[Opening Records supplied section]

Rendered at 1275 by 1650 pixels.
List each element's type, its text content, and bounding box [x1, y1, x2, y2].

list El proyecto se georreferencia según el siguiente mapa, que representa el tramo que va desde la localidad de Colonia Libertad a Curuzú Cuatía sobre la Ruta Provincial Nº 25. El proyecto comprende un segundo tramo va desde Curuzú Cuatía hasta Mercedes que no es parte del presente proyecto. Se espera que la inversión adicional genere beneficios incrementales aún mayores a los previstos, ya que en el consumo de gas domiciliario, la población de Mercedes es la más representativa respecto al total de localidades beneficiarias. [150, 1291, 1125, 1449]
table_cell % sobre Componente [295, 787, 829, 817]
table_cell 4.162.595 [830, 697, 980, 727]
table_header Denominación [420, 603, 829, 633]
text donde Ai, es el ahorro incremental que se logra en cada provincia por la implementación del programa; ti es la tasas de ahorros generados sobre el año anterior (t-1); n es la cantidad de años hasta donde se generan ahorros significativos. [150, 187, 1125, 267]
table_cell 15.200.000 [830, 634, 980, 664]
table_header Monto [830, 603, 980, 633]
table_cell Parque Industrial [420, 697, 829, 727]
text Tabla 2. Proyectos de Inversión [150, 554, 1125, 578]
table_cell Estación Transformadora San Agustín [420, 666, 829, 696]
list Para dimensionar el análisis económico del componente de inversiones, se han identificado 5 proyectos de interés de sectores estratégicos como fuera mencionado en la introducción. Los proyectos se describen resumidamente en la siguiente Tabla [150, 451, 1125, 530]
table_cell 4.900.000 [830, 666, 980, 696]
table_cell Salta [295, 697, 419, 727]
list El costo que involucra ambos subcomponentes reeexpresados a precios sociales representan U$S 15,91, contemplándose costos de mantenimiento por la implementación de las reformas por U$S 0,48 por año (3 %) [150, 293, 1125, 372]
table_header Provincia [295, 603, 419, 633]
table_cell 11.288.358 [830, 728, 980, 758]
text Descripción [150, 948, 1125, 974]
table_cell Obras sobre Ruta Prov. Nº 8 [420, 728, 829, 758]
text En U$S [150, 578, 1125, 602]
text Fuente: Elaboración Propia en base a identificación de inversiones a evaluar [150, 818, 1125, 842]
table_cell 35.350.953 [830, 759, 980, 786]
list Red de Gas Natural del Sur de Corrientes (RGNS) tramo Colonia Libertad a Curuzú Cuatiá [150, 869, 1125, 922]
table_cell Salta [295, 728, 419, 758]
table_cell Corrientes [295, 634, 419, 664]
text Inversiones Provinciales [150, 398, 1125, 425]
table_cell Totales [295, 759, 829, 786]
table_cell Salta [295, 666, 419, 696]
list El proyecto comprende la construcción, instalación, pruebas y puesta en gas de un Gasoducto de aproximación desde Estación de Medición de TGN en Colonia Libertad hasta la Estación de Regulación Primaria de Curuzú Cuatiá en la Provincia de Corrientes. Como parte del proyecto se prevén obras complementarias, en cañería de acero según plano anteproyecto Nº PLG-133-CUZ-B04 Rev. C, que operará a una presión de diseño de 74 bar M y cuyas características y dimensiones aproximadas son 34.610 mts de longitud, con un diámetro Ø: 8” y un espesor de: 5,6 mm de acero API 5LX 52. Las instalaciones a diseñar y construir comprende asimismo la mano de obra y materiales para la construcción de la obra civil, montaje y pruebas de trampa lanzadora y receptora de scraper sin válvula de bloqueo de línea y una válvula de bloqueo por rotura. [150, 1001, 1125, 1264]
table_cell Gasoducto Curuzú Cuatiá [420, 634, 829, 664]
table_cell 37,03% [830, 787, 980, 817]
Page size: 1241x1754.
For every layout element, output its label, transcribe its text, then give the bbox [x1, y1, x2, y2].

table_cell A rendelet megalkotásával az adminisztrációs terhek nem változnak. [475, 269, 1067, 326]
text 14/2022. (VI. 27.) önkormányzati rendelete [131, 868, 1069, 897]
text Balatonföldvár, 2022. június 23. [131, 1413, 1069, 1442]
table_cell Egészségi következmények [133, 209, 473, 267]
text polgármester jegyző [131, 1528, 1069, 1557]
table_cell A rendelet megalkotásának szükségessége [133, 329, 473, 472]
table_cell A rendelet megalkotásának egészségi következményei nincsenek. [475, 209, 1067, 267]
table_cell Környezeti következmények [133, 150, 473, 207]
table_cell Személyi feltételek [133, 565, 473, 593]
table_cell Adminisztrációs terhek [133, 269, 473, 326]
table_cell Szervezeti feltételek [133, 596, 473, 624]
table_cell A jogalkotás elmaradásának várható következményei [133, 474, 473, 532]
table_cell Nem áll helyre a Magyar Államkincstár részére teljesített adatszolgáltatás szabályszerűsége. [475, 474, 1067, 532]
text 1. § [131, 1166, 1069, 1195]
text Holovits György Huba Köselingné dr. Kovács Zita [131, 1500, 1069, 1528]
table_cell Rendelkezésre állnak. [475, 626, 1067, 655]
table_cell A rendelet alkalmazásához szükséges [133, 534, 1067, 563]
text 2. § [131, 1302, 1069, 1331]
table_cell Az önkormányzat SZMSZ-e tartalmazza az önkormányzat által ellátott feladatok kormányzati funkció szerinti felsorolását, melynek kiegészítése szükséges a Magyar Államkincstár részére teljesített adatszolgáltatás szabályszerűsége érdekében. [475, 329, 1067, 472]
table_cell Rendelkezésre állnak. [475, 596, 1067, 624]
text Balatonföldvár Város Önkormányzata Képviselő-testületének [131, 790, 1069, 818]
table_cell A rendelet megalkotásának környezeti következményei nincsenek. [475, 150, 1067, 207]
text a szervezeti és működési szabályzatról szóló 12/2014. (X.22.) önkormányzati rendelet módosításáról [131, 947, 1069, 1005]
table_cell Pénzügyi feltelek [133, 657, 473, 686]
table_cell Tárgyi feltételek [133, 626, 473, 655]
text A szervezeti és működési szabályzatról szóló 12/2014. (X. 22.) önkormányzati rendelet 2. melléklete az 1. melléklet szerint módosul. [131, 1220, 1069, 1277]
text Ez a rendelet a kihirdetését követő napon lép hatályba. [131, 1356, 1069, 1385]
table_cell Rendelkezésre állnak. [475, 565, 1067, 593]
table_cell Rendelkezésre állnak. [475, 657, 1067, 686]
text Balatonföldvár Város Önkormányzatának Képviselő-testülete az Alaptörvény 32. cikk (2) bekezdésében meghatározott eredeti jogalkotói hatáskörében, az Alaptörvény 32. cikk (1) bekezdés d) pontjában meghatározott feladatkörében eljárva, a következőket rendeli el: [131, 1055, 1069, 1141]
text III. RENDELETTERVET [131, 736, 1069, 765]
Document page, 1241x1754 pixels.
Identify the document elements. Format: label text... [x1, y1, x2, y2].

[Closing Records supplied section]

> **Goal of the exercise**
Going through the records, work out how many lines contain the word "állnak". Please answer with the number only.

> **Finished exercise**
4